The Ichhamati, the second most important river in the district after the Hooghly "flows south easterly meandering course over C.D. Blocks like Bagda, Bongaon and Basirhat-I and Basirhat-II and thus forms the international boundary with Bangladesh." It finally meets the Raimangal further south.

Area overview
The area shown in the map is a part of the Ichhamati-Raimangal Plain, located in the lower Ganges Delta. It contains soil of mature black or brownish loam to recent alluvium. Numerous rivers, creeks and khals criss-cross the area. The tip of the Sundarbans National Park is visible in the lower part of the map (shown in green but not marked). The larger full screen map shows the full forest area. A large section of the area is a part of the Sundarbans settlements. The densely populated area is an overwhelmingly rural area. Only 12.96% of the population lives in the urban areas and 87.04% of the population lives in the rural areas.

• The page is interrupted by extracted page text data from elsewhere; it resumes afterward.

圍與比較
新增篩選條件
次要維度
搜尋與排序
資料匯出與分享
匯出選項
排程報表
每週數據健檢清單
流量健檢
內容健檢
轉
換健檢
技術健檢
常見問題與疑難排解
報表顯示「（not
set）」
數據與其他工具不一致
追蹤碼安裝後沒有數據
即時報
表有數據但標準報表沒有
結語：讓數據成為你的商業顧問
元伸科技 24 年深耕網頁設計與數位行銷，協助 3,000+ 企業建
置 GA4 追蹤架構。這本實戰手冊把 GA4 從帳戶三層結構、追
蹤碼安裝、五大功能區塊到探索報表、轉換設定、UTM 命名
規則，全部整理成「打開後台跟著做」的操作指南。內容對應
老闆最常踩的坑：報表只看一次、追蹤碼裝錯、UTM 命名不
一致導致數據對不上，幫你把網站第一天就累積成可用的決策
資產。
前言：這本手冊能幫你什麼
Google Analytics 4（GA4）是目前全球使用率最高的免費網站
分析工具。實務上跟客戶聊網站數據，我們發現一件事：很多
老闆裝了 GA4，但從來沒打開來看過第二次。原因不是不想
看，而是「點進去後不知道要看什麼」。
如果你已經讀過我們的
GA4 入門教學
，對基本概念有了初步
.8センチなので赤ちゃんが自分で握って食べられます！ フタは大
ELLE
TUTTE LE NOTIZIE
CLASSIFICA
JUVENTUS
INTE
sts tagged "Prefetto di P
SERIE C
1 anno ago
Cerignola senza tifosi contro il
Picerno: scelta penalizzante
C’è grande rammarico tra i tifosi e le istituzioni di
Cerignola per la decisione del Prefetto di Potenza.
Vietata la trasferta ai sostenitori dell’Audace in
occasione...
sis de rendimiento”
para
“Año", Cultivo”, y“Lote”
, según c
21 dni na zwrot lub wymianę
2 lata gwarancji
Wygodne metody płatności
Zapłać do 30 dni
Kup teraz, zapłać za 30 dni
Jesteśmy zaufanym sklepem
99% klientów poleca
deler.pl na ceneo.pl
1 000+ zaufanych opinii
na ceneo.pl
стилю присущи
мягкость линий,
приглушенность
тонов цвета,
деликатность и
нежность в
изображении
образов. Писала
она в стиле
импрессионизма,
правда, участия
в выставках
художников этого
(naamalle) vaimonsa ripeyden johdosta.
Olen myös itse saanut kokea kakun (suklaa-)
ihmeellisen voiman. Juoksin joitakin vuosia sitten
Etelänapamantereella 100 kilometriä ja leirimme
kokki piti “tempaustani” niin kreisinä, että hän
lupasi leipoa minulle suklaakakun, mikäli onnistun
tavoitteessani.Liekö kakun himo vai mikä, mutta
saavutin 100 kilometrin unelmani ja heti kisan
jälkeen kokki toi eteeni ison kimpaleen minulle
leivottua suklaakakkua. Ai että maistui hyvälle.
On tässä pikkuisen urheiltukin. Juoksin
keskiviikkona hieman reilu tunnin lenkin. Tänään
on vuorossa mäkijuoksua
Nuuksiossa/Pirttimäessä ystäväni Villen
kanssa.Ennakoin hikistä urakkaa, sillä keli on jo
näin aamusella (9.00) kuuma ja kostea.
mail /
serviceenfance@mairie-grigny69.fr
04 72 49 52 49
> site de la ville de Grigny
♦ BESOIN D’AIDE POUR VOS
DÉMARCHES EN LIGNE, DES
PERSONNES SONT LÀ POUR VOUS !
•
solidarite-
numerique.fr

Note: The map alongside presents some of the notable locations in the subdivision. All places marked in the map are linked in the larger full screen map.

Civic administration

Police station
Hingalganj police station serves a population of 112,941. It has jurisdiction over Hingalganj CD block.

CD block HQ
The headquarters of Hingalganj CD block are located at Hingalganj.

Demographics
According to the 2011 Census of India, Hingalganj town had a total population of 8,179, of which 4,129 (50%) were males and 4,050 (50%) were females. Population in the age range 0–6 years was 812. The total number of literate persons in Hingalganj was 5,503 (74.70% of the population over 6 years).

Transport
This is what a two-wheeler rider wrote after a visit to the area in 2014: "Hasnabad is a border town (with Bangladesh) and also the last significant town in the area. Vigil is very high. Any one travelling to that area is advised to have at least one photo ID proof so that could be showed to the BSF. After crossing the Ichhamati River, it’s a 15 odd km ride to Hingalganj – a small sleepy place of around 5 sq km. Road is not wide but save 1 km, is a pleasure to ride."

The 684 m long bridge across the Katakhali at Hasnabad was opened to public in March 2019, linking Hingalganj with Hasnabad. Lebukhali, the last point up to which motorised transport can reach is now directly connected to Kolkata and other places.

Education
Hingalganj Mahavidyalaya was established at Hingalganj in 2005. It is a co-educational institution affiliated with the West Bengal State University and offers honours courses in Bengali, English, Sanskrit, geography and education, and a general course in arts.

Hingalganj High School is a Bengali-medium co-educational school. It was established in 1948. It has arrangements for teaching from Class VI to XII.

Healthcare
Hingalganj has a  primary health centre with 6 beds.